The hon. Member for Stalybridge and Hyde expressed concern about the cost. We estimate that 126 EEA firms benefit from UK protections via the SFD and would therefore be in scope for this regime. Each firm is expected to have a one-off familiarisation cost of £210, so the total cost would be £27,000.
The hon. Member for Aberdeen North asked about the extension of the Bank’s power to designate non-EEA systems, which she posited was a significant policy change to the EU SFD and therefore incompatible with the general onshoring approach. The key point is that if, in the undesirable circumstances that we leave the EU with no deal, the UK becomes a third country and therefore is treated the same as any other non-EU jurisdiction, the new regime would need to reflect that. The SFD is a directive rather than a regulation and so allows for a degree of member state discretion on transposition into national law. I suspect that is why there is the impression of some arbitrary decision being taken.
A number of member states, including the UK, have in place or are working towards a framework for designating non-EEA entities. I would therefore submit that the Bank’s power to designate non-EEA systems is not a significant policy change from how the SFD framework currently operates in the EU at member state level. I note the hon. Lady’s observations about how her approach would differ, in that, if changes were made to the EU directive, we would submit another SI. I cannot give her the explicit rationale for why we did not adopt that approach, but I am happy to write to her on that point.

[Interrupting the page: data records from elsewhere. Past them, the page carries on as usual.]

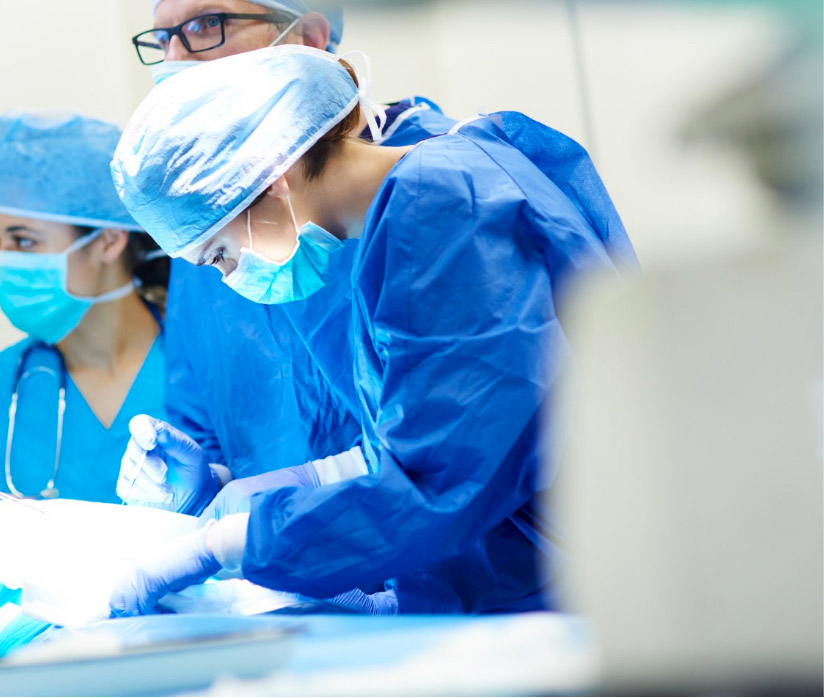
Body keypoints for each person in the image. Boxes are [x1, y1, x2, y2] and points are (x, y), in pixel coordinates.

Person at [108, 46, 637, 616]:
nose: (230, 277)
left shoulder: (442, 207)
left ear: (270, 182)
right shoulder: (441, 188)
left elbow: (441, 484)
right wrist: (288, 486)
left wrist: (229, 545)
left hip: (571, 604)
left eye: (218, 255)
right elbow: (468, 425)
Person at [134, 0, 456, 481]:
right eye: (162, 40)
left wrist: (291, 504)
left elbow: (464, 445)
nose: (175, 59)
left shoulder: (441, 193)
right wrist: (206, 484)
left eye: (206, 24)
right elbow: (201, 410)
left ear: (307, 37)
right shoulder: (209, 222)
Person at [0, 110, 169, 655]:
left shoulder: (201, 366)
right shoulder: (9, 382)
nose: (4, 262)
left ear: (108, 241)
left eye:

The hon. Lady also raised concerns about who had looked at the SI and asked about hits on the website. I do not have that data. I do not know whether it has been collected; I do not think it has. We engaged with stakeholders, including the financial services industry, while drafting these SIs, and they were published in advance. We shared the draft legislation with industry to allow stakeholders the opportunity to familiarise themselves with our approach and to test our understanding of the impact, and it was welcomed and supported. I cannot give the hon. Lady a precise answer about the iterations leading to the final SI being laid before the House, but I can say that there are no concerns about where it has ended up.
The hon. Lady asked about my view on the likelihood of no deal and whether it has changed. Obviously, we cannot completely rule out the possibility that the UK will leave the EU without a deal, but from my perspective as a junior Treasury Minister, it is important that I deliver a fully functioning legislative and regulatory regime come what may, and that is what I am determined to do. We have engaged with stakeholders to ensure that happens. The Commons continues to debate and, I hope, approve SIs relating to no deal, but I think the process the Government are going through is well known.

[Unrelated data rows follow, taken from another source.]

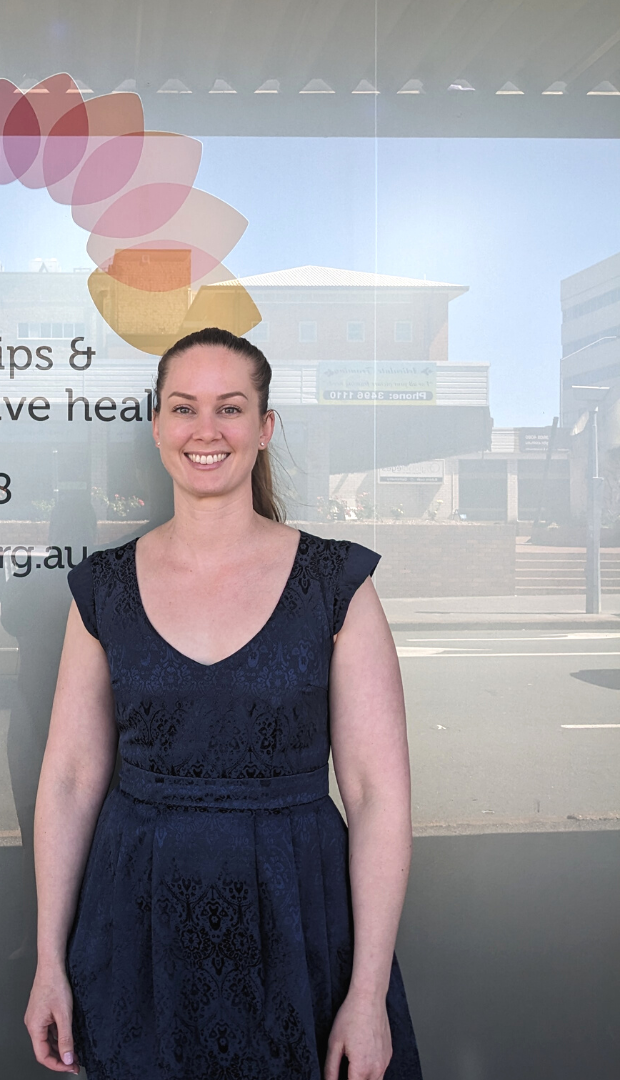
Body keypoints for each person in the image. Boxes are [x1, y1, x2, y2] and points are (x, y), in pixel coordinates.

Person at [25, 327, 422, 1080]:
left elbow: (377, 797)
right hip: (135, 926)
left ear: (265, 428)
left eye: (230, 408)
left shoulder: (338, 584)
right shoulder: (103, 590)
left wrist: (366, 993)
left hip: (301, 923)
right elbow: (71, 779)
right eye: (184, 407)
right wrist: (50, 960)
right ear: (156, 424)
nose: (206, 430)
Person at [0, 492, 99, 958]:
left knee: (35, 833)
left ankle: (36, 939)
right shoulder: (105, 576)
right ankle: (70, 939)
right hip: (91, 719)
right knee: (90, 835)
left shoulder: (41, 575)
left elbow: (10, 620)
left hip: (40, 710)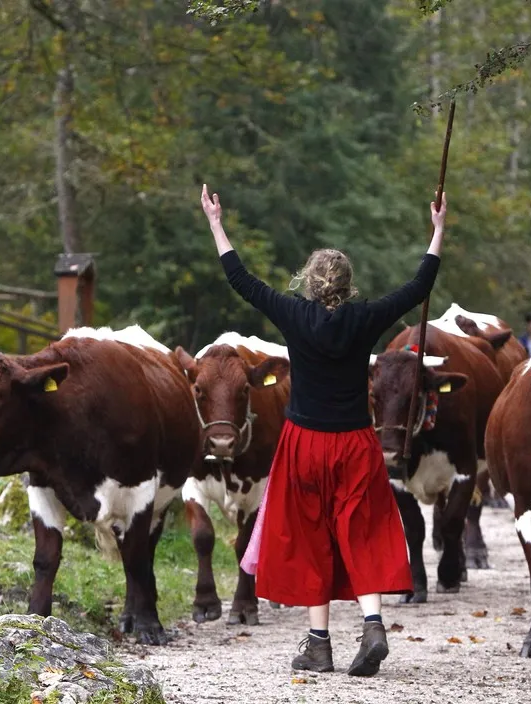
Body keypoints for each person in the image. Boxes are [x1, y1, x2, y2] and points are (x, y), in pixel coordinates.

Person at [201, 183, 446, 677]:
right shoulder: (366, 318)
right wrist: (437, 232)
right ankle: (373, 623)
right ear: (349, 285)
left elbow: (241, 280)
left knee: (312, 536)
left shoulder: (293, 314)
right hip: (356, 442)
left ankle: (320, 644)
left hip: (303, 443)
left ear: (309, 284)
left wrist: (216, 223)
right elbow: (418, 287)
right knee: (361, 530)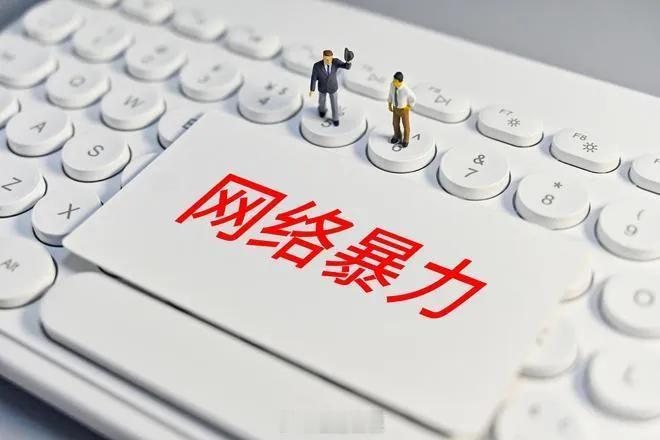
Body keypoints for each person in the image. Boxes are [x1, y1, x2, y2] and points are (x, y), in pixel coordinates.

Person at [309, 49, 352, 126]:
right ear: (323, 57)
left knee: (334, 103)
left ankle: (335, 118)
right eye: (326, 59)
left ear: (332, 57)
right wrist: (312, 89)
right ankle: (322, 111)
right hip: (322, 87)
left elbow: (345, 66)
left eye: (330, 59)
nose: (328, 61)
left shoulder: (335, 62)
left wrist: (348, 61)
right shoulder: (317, 66)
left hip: (333, 87)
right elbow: (314, 78)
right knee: (321, 101)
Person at [388, 72, 416, 147]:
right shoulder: (392, 85)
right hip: (395, 108)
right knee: (395, 123)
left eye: (395, 81)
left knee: (406, 125)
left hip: (404, 110)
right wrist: (389, 104)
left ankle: (406, 139)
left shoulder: (405, 90)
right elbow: (390, 94)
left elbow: (413, 98)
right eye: (393, 79)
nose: (393, 81)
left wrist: (409, 106)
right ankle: (397, 135)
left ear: (400, 81)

The hon. Member for Stalybridge and Hyde asked what the procedure would be for extending the temporary designation regime. Under this instrument, the Treasury will be able to extend the temporary designation regime by an additional 12 months beyond the initial three-year period. We would do that by laying a negative SI, given that we would not be substantively changing anything; it would be an administrative change. We would lay a written ministerial statement before both Houses in advance of laying that SI, in order to inform them of the situation.
I suspect that the Minister may need some inspiration to answer this question, but could that be a cumulative process? Could it be used only once, or could a series of annual negative SIs be laid to prolong the process in perpetuity?
I am grateful for the advice I have received, mystically, from behind me. It could be a multiple approach, but, again, that would be justified in the written ministerial statement. It is quite difficult to see how that would go on in perpetuity, but if there was a justification from the Bank of England, that would be made clear and that would happen.